# EXERCISE PROMPT
State how many lines in the records below contain the word "smallest". Give only the number.

# SOURCE INFORMATION
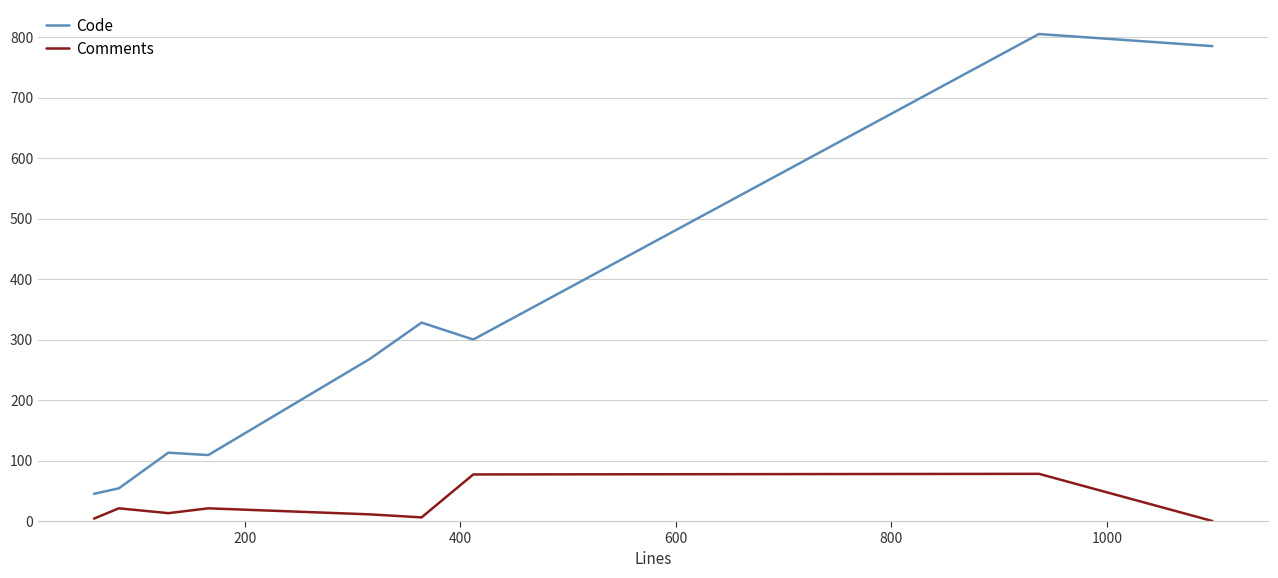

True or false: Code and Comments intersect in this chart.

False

==

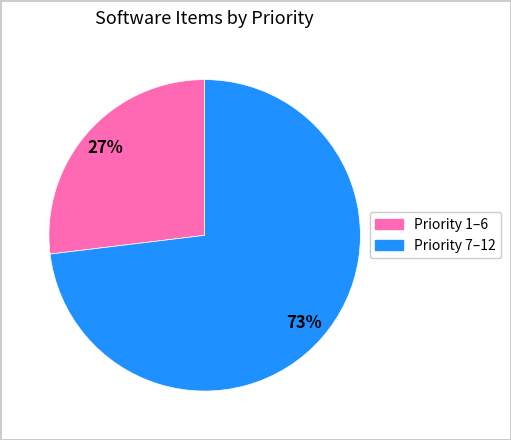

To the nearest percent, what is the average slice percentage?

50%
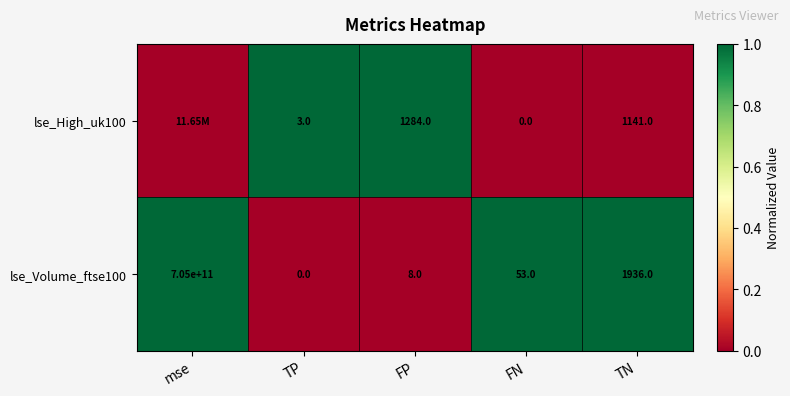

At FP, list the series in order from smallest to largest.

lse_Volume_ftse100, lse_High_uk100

* * *

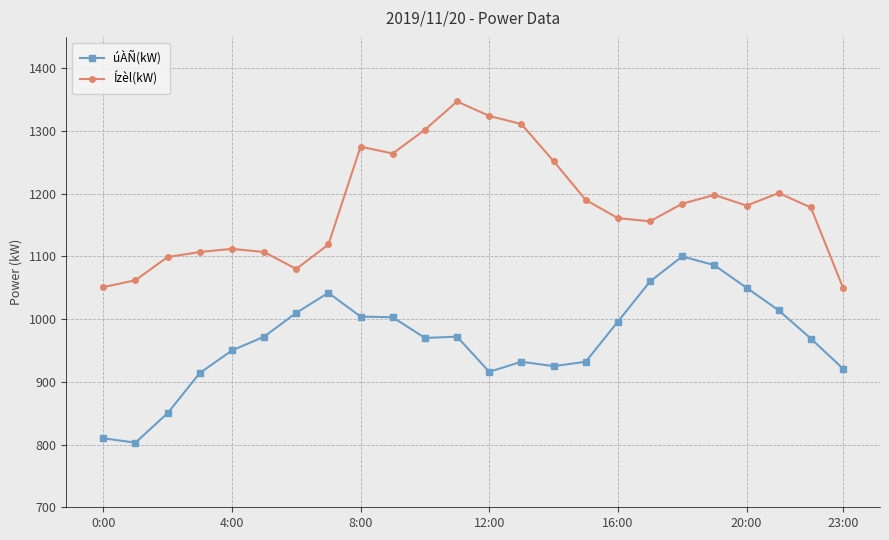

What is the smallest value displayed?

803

# WRITTEN SOLUTION
2